We recommend that these four areas be:

(a) Public Transit

(b) Education at all levels, including post-secondary education

(c) Health Care Services, and

(d) Access to goods, services and facilities offered at retail chain

We recommend these because: all touch on all disabilities and address
fundamental needs of persons with disabilities; the Ontario Human Rights
Commission recently made strong recommendations that the Ontario Government
should establish provincial standards for accessibility in public transit;
health care is a core focus of provincial funding strategies and public
policy review provincially and federally; education is similarly the
subject of major public attention now and will be the focus of concerted
action over the next months by the Ontario Human Rights Commission; retail
chain establishments provide a good start for addressing private sector
barriers in a way that will meet the needs of many and have a direct impact
across Ontario.

15. abBy August 2002, the Accessibility Directorate should release
discussion papers on standards and time-lines for removing and preventing
barriers in public transit and in education (including in public schools,
private schools, colleges and universities). These Discussion Papers should
among other things set out examples of standards and time lines for barrier
removal and prevention which are used now in other jurisdictions.

16. abBy October 2002, the Accessibility Directorate should release two
additional discussion papers on standards and time-lines for removing and
preventing barriers. One Discussion Paper should address health care
services.

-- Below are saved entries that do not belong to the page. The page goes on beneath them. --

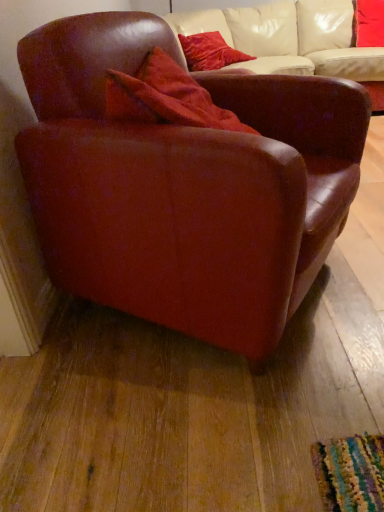
Question: Should I look upward or downward to see velvet red pillow at upper center, acting as the 1th pillow starting from the right?

Choices:
 (A) down
 (B) up

Answer: (B)

Question: Is velvet red pillow at upper center, which is the 2th pillow from right to left, not inside leather armchair at left?

Choices:
 (A) yes
 (B) no

Answer: (A)

Question: From the image's perspective, is velvet red pillow at upper center, which is the 2th pillow from right to left, below leather armchair at left?

Choices:
 (A) no
 (B) yes

Answer: (A)

Question: Considering the relative positions of velvet red pillow at upper center, the first pillow in the left-to-right sequence, and leather armchair at left in the image provided, is velvet red pillow at upper center, the first pillow in the left-to-right sequence, behind leather armchair at left?

Choices:
 (A) no
 (B) yes

Answer: (B)

Question: Can you confirm if velvet red pillow at upper center, the first pillow in the left-to-right sequence, is positioned to the left of leather armchair at left?

Choices:
 (A) no
 (B) yes

Answer: (A)

Question: Can you confirm if velvet red pillow at upper center, which is the 2th pillow from right to left, is bigger than leather armchair at left?

Choices:
 (A) yes
 (B) no

Answer: (B)

Question: Can you confirm if velvet red pillow at upper center, which is the 2th pillow from right to left, is wider than leather armchair at left?

Choices:
 (A) no
 (B) yes

Answer: (A)

Question: Considering the relative positions of velvet red pillow at upper center, the first pillow in the left-to-right sequence, and velvet red pillow at upper center, the second pillow positioned from the left, in the image provided, is velvet red pillow at upper center, the first pillow in the left-to-right sequence, in front of velvet red pillow at upper center, the second pillow positioned from the left,?

Choices:
 (A) yes
 (B) no

Answer: (A)

Question: Is velvet red pillow at upper center, the first pillow in the left-to-right sequence, bigger than velvet red pillow at upper center, acting as the 1th pillow starting from the right?

Choices:
 (A) no
 (B) yes

Answer: (A)

Question: Does velvet red pillow at upper center, the first pillow in the left-to-right sequence, appear on the right side of velvet red pillow at upper center, the second pillow positioned from the left?

Choices:
 (A) yes
 (B) no

Answer: (B)

Question: Would you consider velvet red pillow at upper center, which is the 2th pillow from right to left, to be distant from velvet red pillow at upper center, acting as the 1th pillow starting from the right?

Choices:
 (A) no
 (B) yes

Answer: (B)

Question: From a real-world perspective, is velvet red pillow at upper center, the first pillow in the left-to-right sequence, under velvet red pillow at upper center, the second pillow positioned from the left?

Choices:
 (A) yes
 (B) no

Answer: (A)

Question: From the image's perspective, does velvet red pillow at upper center, which is the 2th pillow from right to left, appear lower than velvet red pillow at upper center, the second pillow positioned from the left?

Choices:
 (A) yes
 (B) no

Answer: (A)

Question: Considering the relative sizes of leather armchair at left and velvet red pillow at upper center, acting as the 1th pillow starting from the right, in the image provided, is leather armchair at left thinner than velvet red pillow at upper center, acting as the 1th pillow starting from the right,?

Choices:
 (A) no
 (B) yes

Answer: (A)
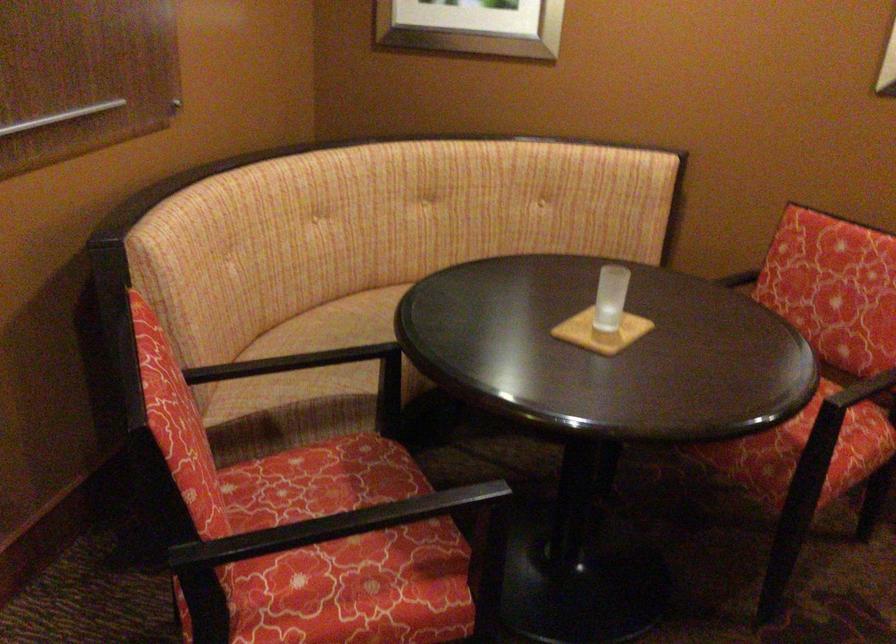
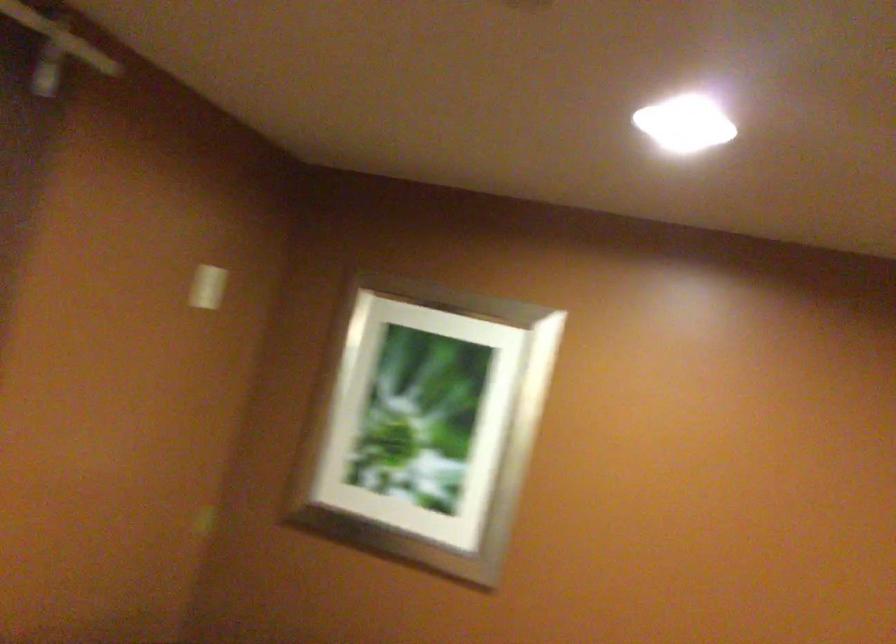
Question: The images are taken continuously from a first-person perspective. In which direction is your viewpoint rotating?

Choices:
 (A) Left
 (B) Right
 (C) Up
 (D) Down

Answer: (C)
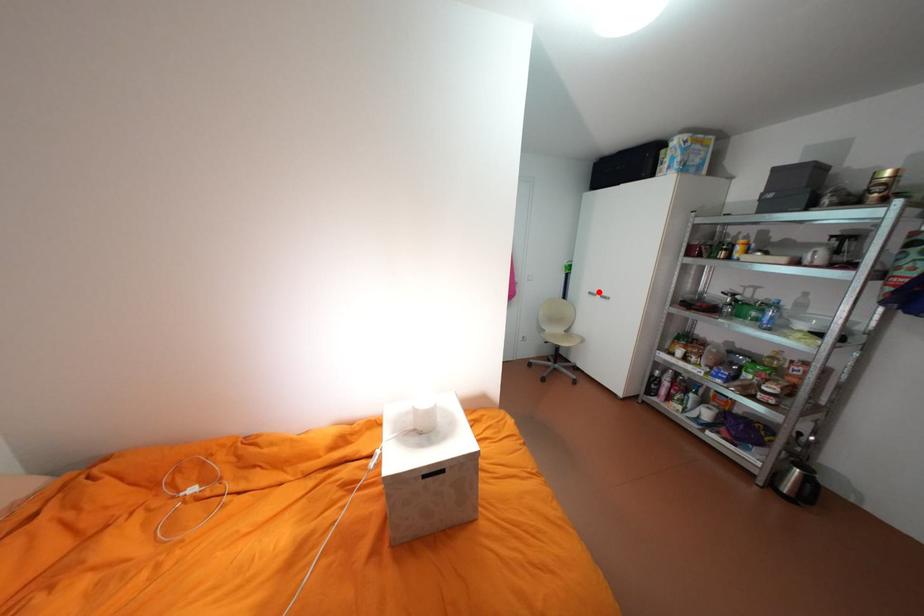
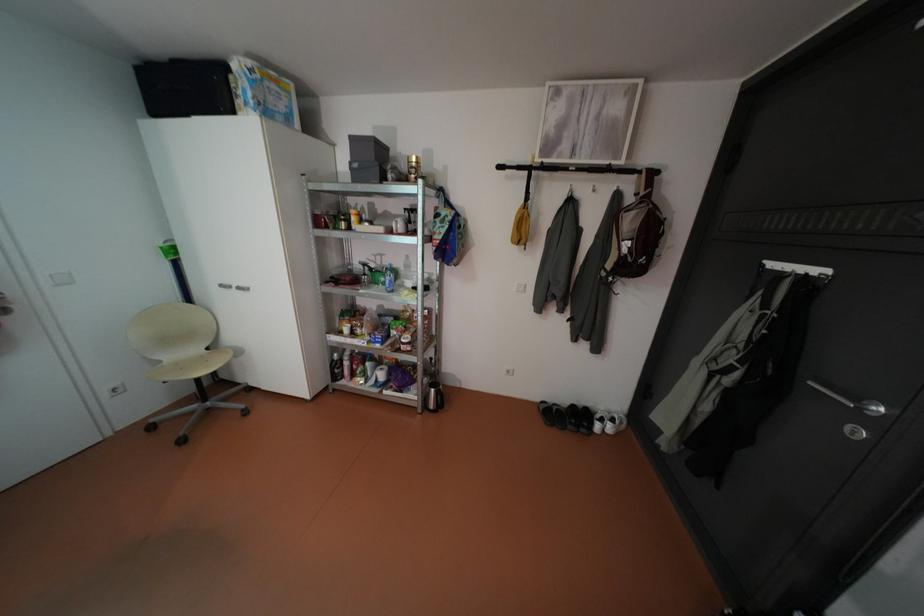
Find the pixel in the second image that matches the highlighted location in the first image.

(232, 285)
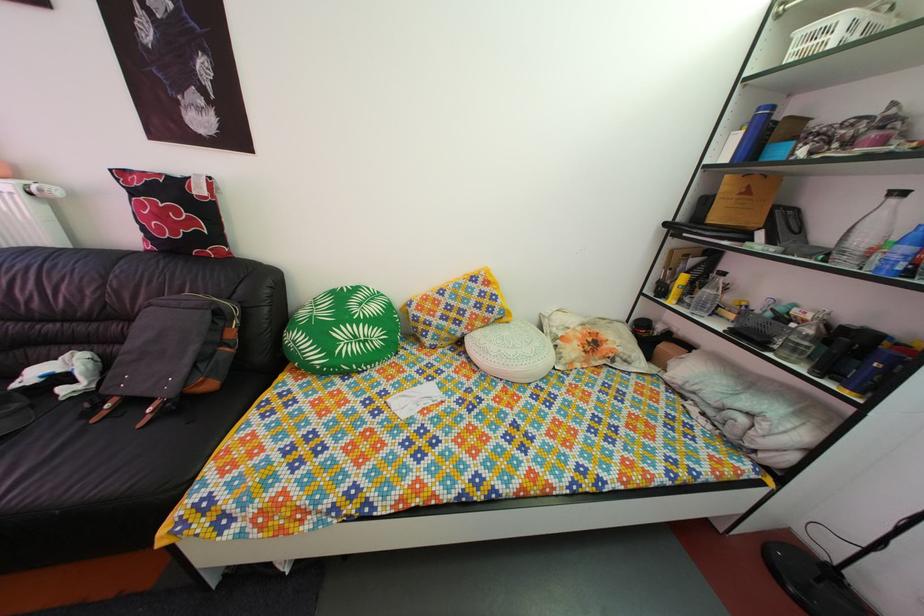
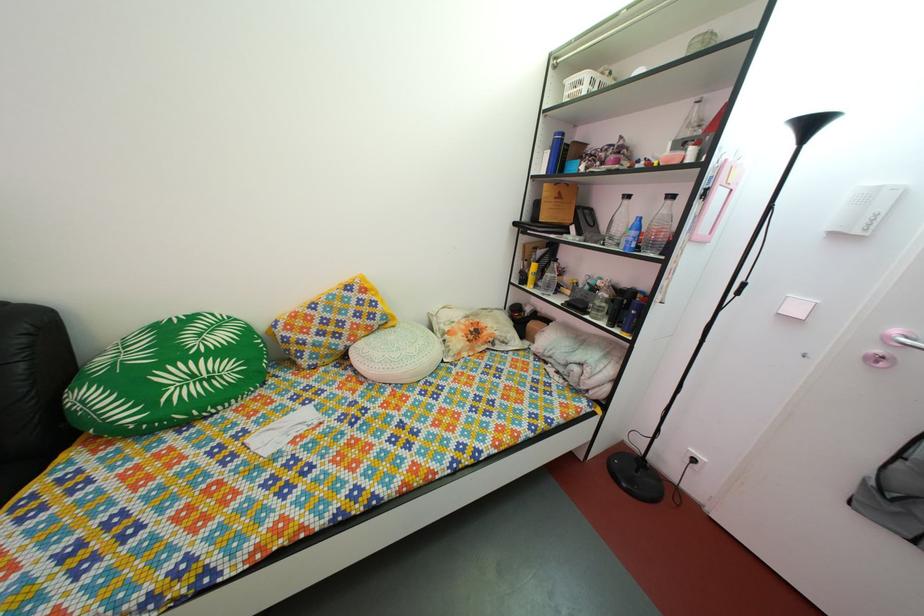
In the second image, find the point that corresponds to the point at 468,342 in the first image.

(349, 357)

The other should address access to goods, services and facilities
in chain retail establishments.

17. abFull province-wide public consultations on the topics of public
transit and of education should begin by October 2002. Draft regulations in
these areas addressing standards and time lines for barrier removal and
prevention should be proposed and published by March 2003.

18. abFull public consultations on the topics of health care and access to
chain retail establishments should begin by December 2002. Draft
regulations regarding barrier removal and prevention in these sectors
should be proposed and published by May 2003.


In fall 2001, the Government made commitments regarding the development of
enforcement mechanisms under the ODA 2001 by regulations. In the fall of
2001 it announced that it was already developing such enforcement
regulations. For the ODA 2001 to have an impact, it will be necessary that
these regulations be developed and enacted as soon as possible. We
therefore recommend:

19. abBy August 2002, The Accessibility Directorate of the Citizenship
Ministry should release and make widely available a list of options for
possible enforcement mechanisms that could be enacted as regulations under
the ODA 2001 including any options and draft regulations on which the
Government had been working. After a consultation it should publish draft
regulations for public comment by December 2001.